** Supplied entries **
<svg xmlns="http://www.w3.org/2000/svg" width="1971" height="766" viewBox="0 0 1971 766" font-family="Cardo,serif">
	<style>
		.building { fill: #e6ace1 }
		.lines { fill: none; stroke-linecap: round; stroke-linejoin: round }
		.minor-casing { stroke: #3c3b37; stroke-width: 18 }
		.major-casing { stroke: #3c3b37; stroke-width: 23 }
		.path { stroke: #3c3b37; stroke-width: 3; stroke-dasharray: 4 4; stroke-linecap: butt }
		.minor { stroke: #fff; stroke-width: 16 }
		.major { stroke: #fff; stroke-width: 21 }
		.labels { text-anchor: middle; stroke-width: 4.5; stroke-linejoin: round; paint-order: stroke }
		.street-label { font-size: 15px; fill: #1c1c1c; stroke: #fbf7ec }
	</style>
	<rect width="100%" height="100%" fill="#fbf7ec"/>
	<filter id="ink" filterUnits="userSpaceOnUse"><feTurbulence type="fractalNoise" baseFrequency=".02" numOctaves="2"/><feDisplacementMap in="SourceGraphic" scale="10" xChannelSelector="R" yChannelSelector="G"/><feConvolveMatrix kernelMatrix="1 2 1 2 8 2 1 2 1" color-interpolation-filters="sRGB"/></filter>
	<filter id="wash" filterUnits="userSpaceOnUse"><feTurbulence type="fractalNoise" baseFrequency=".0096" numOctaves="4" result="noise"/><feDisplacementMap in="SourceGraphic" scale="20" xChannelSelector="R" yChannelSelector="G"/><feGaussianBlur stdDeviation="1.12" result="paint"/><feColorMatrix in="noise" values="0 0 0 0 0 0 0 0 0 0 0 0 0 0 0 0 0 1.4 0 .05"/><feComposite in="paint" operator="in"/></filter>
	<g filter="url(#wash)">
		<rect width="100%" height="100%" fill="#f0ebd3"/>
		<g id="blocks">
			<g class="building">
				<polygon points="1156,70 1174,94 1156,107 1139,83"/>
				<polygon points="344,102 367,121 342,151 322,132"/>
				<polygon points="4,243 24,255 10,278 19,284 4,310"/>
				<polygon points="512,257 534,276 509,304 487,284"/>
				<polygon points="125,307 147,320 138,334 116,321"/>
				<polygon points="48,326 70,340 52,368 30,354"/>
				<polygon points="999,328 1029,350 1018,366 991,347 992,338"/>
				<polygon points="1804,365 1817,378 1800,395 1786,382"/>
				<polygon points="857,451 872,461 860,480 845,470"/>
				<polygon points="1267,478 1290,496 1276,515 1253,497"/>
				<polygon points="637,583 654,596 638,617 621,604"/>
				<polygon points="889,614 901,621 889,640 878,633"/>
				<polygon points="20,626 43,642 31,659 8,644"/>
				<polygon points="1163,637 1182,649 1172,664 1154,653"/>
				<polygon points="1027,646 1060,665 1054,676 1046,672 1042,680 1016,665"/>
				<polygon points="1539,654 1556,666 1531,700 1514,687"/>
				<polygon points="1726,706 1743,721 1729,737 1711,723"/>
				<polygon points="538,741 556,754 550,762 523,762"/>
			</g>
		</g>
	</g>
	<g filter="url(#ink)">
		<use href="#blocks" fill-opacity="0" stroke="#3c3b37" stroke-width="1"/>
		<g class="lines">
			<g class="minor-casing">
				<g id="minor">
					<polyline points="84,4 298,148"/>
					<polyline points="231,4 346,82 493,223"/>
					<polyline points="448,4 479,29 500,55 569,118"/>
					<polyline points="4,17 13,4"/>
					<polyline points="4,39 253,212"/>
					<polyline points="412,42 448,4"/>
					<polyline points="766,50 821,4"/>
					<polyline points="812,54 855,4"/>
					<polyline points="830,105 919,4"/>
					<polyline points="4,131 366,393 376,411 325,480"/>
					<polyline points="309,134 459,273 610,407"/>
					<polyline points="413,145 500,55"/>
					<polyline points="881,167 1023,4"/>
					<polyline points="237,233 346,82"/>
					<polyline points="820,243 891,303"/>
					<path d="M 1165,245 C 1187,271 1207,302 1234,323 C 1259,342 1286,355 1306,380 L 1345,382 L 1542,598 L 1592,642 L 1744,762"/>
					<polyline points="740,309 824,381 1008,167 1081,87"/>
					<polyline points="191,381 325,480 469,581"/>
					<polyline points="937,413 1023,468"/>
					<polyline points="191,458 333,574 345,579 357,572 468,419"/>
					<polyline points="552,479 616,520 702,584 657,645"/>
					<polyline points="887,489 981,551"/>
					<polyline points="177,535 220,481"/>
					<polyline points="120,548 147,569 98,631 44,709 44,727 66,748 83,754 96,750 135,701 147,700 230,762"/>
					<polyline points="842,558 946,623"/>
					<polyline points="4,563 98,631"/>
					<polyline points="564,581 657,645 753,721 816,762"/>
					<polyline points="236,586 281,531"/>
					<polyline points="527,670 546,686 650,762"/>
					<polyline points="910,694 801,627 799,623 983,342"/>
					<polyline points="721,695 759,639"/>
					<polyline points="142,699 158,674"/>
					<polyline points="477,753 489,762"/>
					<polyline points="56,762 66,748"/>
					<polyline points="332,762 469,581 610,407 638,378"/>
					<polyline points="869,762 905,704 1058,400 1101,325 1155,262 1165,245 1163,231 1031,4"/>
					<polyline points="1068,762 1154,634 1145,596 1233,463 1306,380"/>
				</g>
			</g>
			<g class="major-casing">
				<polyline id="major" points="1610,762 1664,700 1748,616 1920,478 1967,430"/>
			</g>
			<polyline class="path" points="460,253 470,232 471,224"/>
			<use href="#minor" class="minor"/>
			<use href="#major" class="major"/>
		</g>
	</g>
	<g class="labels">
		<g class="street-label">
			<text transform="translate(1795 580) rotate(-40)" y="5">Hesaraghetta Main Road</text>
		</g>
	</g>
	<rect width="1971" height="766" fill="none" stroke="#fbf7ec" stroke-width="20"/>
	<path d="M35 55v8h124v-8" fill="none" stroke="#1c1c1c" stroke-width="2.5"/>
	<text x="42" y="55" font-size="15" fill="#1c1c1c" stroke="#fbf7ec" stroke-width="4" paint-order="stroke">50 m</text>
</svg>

** Brief **
Scan the listing above. Gather each line that contains the word "xChannelSelector".

** Result **
	<filter id="ink" filterUnits="userSpaceOnUse"><feTurbulence type="fractalNoise" baseFrequency=".02" numOctaves="2"/><feDisplacementMap in="SourceGraphic" scale="10" xChannelSelector="R" yChannelSelector="G"/><feConvolveMatrix kernelMatrix="1 2 1 2 8 2 1 2 1" color-interpolation-filters="sRGB"/></filter>
	<filter id="wash" filterUnits="userSpaceOnUse"><feTurbulence type="fractalNoise" baseFrequency=".0096" numOctaves="4" result="noise"/><feDisplacementMap in="SourceGraphic" scale="20" xChannelSelector="R" yChannelSelector="G"/><feGaussianBlur stdDeviation="1.12" result="paint"/><feColorMatrix in="noise" values="0 0 0 0 0 0 0 0 0 0 0 0 0 0 0 0 0 1.4 0 .05"/><feComposite in="paint" operator="in"/></filter>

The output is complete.